> _Directions_: Beginning at the line that contains "תפוצות ישראל 4 גבעתיים", reproduce the entries below exactly, ending with the line that contains "OM HISTORISKE REJSER". Omit each picture.
* * * * *
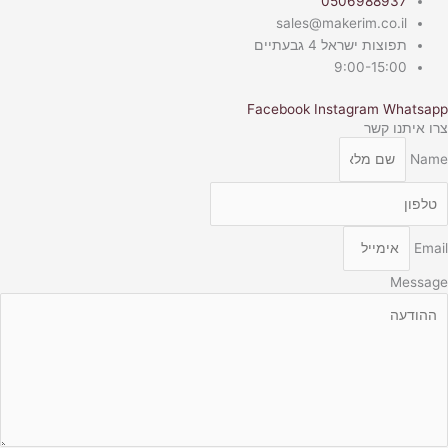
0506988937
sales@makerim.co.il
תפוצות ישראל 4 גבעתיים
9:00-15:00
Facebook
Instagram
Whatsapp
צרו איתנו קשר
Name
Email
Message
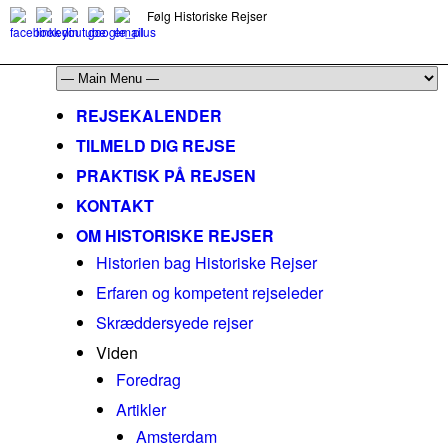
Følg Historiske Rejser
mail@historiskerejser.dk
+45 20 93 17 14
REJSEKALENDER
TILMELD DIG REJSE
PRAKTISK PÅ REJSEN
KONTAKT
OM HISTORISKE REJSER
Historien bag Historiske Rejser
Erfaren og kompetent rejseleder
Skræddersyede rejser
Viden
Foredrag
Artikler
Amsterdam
* * * * *
> _Task output_:
תפוצות ישראל 4 גבעתיים
9:00-15:00
Facebook
Instagram
Whatsapp
צרו איתנו קשר
Name
Email
Message
Følg Historiske Rejser
mail@historiskerejser.dk
+45 20 93 17 14
REJSEKALENDER
TILMELD DIG REJSE
PRAKTISK PÅ REJSEN
KONTAKT
OM HISTORISKE REJSER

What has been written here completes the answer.